Ingredients
For 12
For the cake base
3
Egg(s)
75g
Sugar
1sachet(s)
Vanilla sugar
pinch(es)
Salt
40g
Corn starch
30g
AP Flour
30g
Cocoa powder
10ml
Sunflower oil
For the cream
250g
QimiQ Classic, room temperature
100g
Dark chocolate (40-60 % cocoa), melted
2tbsp
Sugar
125ml
Heavy cream 36 % fat, beaten
For the decoration
100g
Dark chocolate (40-60 % cocoa), melted
Marshmallow
Cocktail cherries
Preparation
- For the chocolate base, preheat the oven to 360° C (conventional).
- Whisk the egg, sugar, vanilla sugar and salt until fluffy. Sieve the corn starch, flour and cocoa into the mixture and mix well. Carefully add the oil and mix well.
- Pour into a loose-bottomed cake tin lined with baking paper and bake in the hot oven for 15-20 minutes. Allow to cool.
- For the cream, whisk QimiQ Classic smooth. Add the melted chocolate and sugar and mix well. Fold in the whipped cream.

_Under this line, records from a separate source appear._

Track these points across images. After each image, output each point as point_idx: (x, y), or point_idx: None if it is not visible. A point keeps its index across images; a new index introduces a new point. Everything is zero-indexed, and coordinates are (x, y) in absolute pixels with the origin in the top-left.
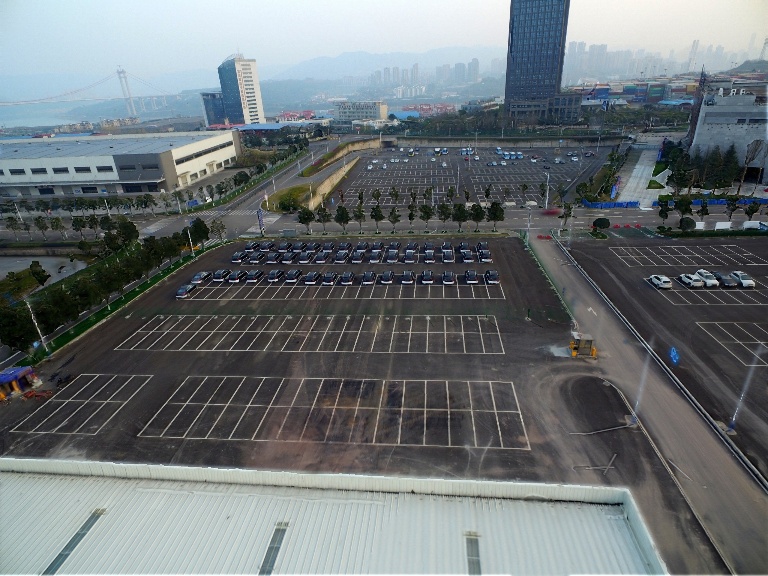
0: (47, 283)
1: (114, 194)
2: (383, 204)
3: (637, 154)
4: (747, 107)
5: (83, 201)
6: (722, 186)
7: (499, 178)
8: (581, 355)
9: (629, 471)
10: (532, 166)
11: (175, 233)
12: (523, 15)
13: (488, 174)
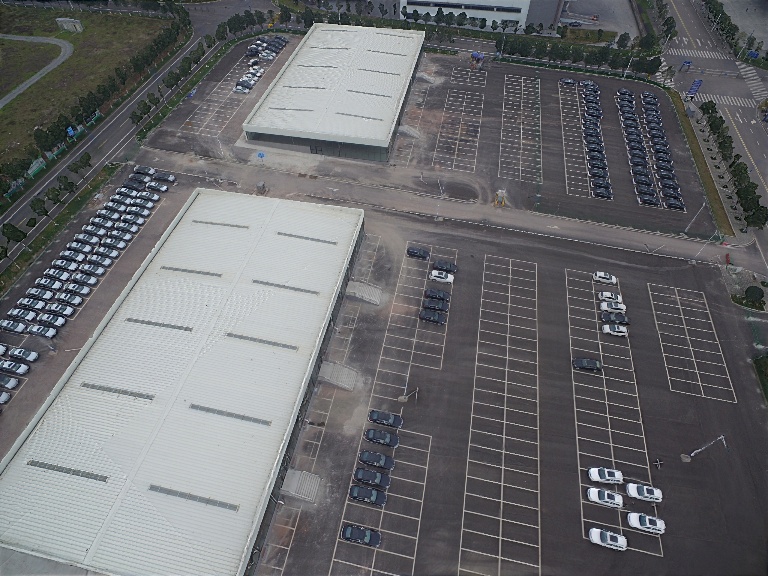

- Place the cold base into a cake ring and cover with the cream. Chill for at least 4 hours (preferably over night).
- Remove from the ring, halve the cake vertically and position the two curved edges to touch each other (see photo). Cut 3 semi-circles out of each of the straight edges with a biscuit cutter or glass. Place 2 semi circles together for the head and use two seperate semi-circles as ears.
- Draw wing and ear contours with melted chocolate, cut eyes and teeth out of marshmallows and use a cocktail cherry as the nose.